YOUR ASSIGNMENT – The required output is all lines below that contain the word "Congreso".

(EXERCISE MATERIAL)

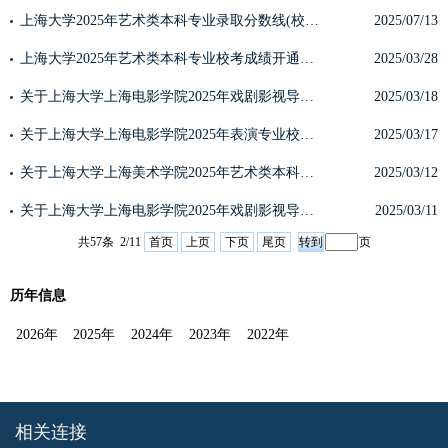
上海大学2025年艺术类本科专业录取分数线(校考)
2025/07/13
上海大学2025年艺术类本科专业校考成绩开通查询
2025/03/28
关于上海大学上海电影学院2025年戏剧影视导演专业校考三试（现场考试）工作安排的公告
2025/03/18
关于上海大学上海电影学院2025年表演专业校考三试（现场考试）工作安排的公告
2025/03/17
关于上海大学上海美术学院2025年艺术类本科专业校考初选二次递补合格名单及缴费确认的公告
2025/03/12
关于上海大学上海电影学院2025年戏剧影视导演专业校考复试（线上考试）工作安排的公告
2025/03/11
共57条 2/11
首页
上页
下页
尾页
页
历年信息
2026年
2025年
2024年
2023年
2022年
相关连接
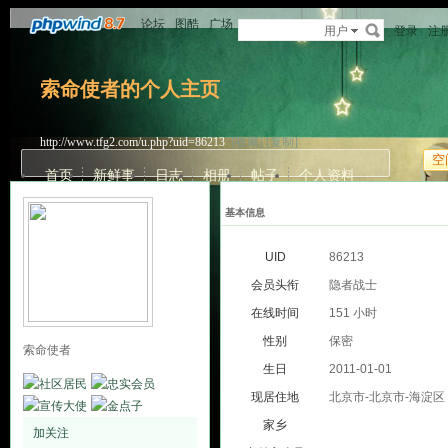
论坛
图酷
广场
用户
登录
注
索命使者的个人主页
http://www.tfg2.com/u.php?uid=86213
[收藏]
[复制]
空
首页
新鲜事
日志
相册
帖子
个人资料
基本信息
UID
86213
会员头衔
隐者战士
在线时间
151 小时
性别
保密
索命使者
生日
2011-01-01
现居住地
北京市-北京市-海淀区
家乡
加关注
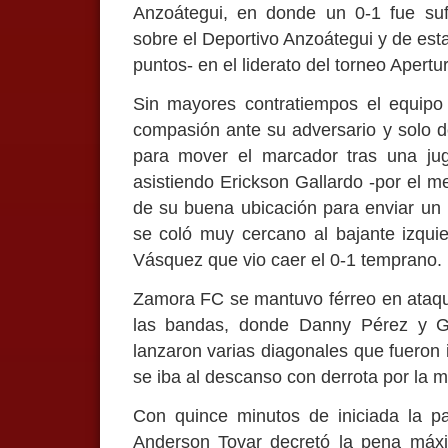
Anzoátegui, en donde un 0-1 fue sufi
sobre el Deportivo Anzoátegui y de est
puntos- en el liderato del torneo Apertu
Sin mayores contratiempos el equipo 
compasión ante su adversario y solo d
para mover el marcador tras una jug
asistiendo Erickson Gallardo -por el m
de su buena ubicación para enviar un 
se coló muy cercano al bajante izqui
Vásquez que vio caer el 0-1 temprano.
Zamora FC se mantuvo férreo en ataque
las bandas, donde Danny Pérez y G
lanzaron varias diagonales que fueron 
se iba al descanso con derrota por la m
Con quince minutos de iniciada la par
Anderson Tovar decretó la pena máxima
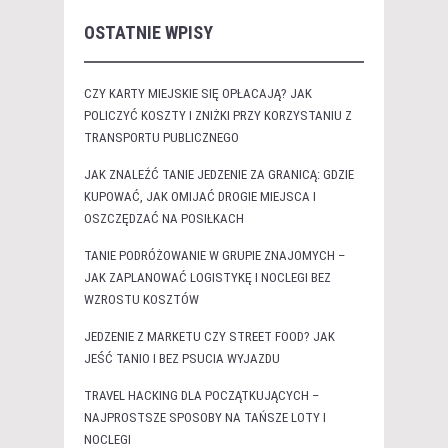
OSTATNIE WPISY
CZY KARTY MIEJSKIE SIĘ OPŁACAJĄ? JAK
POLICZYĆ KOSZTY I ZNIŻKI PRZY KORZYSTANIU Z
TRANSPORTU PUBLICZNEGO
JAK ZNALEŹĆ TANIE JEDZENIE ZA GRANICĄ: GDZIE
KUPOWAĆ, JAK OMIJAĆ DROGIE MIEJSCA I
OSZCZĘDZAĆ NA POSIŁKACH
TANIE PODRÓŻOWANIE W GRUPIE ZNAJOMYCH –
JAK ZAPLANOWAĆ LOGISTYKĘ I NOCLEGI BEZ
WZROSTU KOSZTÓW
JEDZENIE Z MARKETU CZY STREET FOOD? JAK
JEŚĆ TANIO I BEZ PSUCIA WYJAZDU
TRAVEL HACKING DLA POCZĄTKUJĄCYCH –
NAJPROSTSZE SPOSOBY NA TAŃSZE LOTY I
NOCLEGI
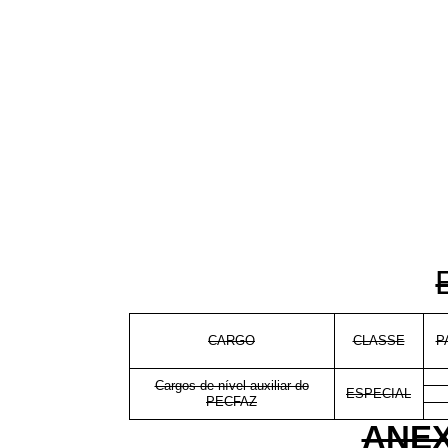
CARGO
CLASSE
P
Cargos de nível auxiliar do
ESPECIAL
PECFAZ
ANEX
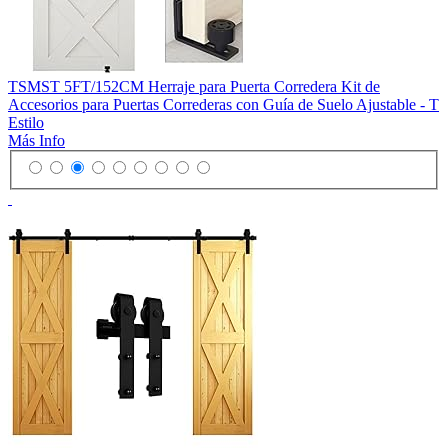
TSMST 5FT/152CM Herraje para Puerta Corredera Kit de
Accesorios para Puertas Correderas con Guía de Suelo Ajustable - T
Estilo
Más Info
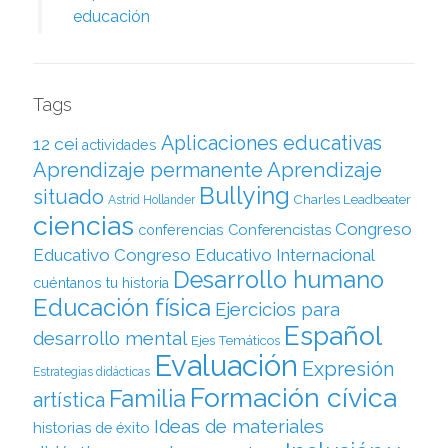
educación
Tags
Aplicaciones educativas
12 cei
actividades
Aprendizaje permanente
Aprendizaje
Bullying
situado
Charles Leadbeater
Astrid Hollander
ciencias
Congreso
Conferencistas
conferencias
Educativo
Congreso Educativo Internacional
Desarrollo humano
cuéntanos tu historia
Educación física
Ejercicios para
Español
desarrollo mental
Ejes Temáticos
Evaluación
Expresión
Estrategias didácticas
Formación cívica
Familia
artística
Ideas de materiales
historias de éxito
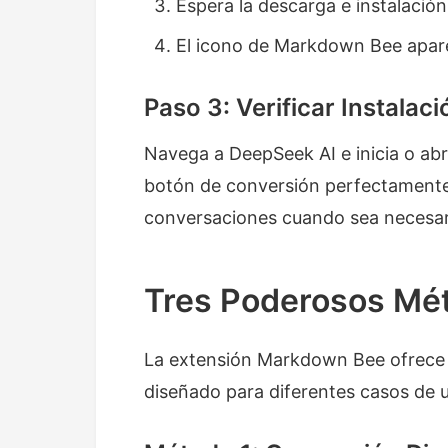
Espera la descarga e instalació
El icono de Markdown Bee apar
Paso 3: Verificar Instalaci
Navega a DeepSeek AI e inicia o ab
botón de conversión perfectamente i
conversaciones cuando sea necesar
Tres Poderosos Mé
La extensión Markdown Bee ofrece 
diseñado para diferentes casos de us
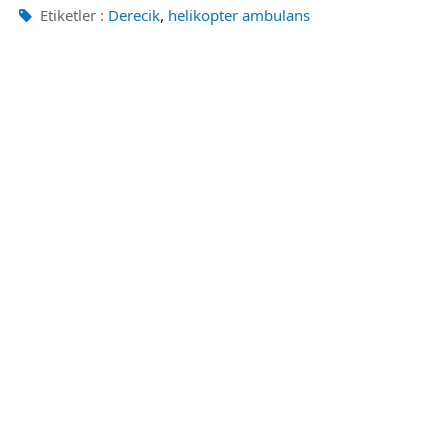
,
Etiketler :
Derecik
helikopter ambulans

(End EXERCISE MATERIAL)

OUTPUT FOR THIS TASK –
Congreso
Congreso Educativo Internacional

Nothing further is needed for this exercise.